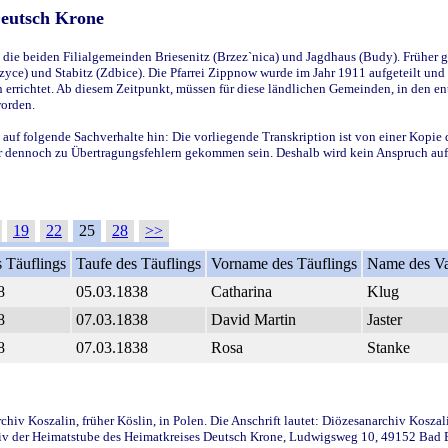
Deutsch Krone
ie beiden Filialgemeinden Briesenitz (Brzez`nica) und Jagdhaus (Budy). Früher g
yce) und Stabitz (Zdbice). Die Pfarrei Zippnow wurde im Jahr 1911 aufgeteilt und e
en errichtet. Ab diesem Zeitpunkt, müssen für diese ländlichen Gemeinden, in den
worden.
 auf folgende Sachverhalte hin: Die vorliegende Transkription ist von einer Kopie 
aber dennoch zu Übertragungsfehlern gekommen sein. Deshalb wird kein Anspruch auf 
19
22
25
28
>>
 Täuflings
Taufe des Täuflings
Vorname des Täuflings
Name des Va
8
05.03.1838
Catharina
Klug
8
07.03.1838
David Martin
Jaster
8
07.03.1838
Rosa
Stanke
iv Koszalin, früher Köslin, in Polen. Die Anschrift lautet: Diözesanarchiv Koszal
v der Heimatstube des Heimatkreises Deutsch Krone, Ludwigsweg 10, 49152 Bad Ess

◆ ◆ ◆ ◆

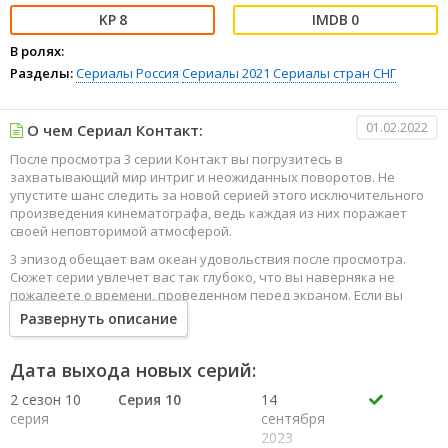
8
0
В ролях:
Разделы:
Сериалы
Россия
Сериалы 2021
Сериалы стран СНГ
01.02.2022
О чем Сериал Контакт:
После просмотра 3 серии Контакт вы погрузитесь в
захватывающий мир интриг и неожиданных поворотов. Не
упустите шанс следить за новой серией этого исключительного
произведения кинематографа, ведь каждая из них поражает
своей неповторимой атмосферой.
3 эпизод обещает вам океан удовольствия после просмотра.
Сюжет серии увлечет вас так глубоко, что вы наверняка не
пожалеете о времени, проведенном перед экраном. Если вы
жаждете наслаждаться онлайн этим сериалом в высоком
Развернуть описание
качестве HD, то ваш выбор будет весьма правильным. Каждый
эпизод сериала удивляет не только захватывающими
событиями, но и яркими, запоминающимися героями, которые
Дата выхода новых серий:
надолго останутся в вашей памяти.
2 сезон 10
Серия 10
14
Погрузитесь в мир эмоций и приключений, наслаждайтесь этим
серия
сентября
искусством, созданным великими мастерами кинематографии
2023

◆ ◆ ◆ ◆

Report every line of the listing above that contains the string "эпизод", copying each such line in full. The match is case-sensitive.

> _Your solution_
3 эпизод обещает вам океан удовольствия после просмотра.
эпизод сериала удивляет не только захватывающими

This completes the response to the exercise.